Chen Lingxin, a Year 1 student from Guangzhou studying in the Business Stream, said, ‘In the dorm, our daily exchange is limited to things like “What are you cooking today?”. We don’t really have much chance for deeper exchange of ideas. This programme allows us to discuss value issues, and the small class environment really helps mainland and local students understand each other’s value systems – the echoes and the differences.’ She added that this programme gives them a chance to discuss such matters with sincerity.
Are Aristotle and Confucius long dead clichés? Tse Cheuk-kit Dwight, a Year 1 psychology student taking the course ‘In Dialogue with Humanity’, pointed out that the course readings have influenced him a lot as they present very different view points on virtue and friendship. He said, ‘We rarely look at “friendship” in this comprehensive way.
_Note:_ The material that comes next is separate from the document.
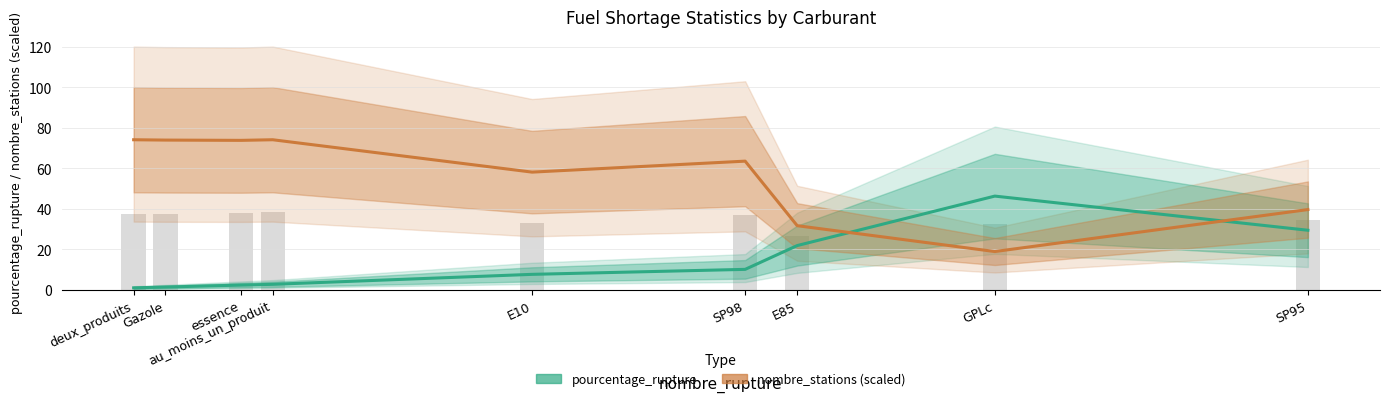

What position from the left is Gazole?

2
Also, one person’s mind is limited, whereas in this course, we can brainstorm together on our readings of the classics. It has been a real eye-opener. Our discussions really enable us to gain deeper insights.’
Intensive Reading, Writing and Discussion
Dwight also opined that the breadth of the programme has helped first-year students explore their interests. He said, ‘After all, we only major in one discipline. If not for this Foundation Programme, we would not have known that there are so many different ways to pursue knowledge.’
The GEF Programme also attaches importance to training students how to read, write and discuss with others. Many students have remarked how demanding the programme is and how their independent learning ability is enhanced. As Feng Chen suggests, ‘It is like the training of athletes. We are required to read deeply and write every week in our first year. As a result, we find it much easier to proceed to other more advanced courses.’ She also pointed out that the thoughtful feedback and individual counseling that the GEF teachers give is a key to the programme’s success.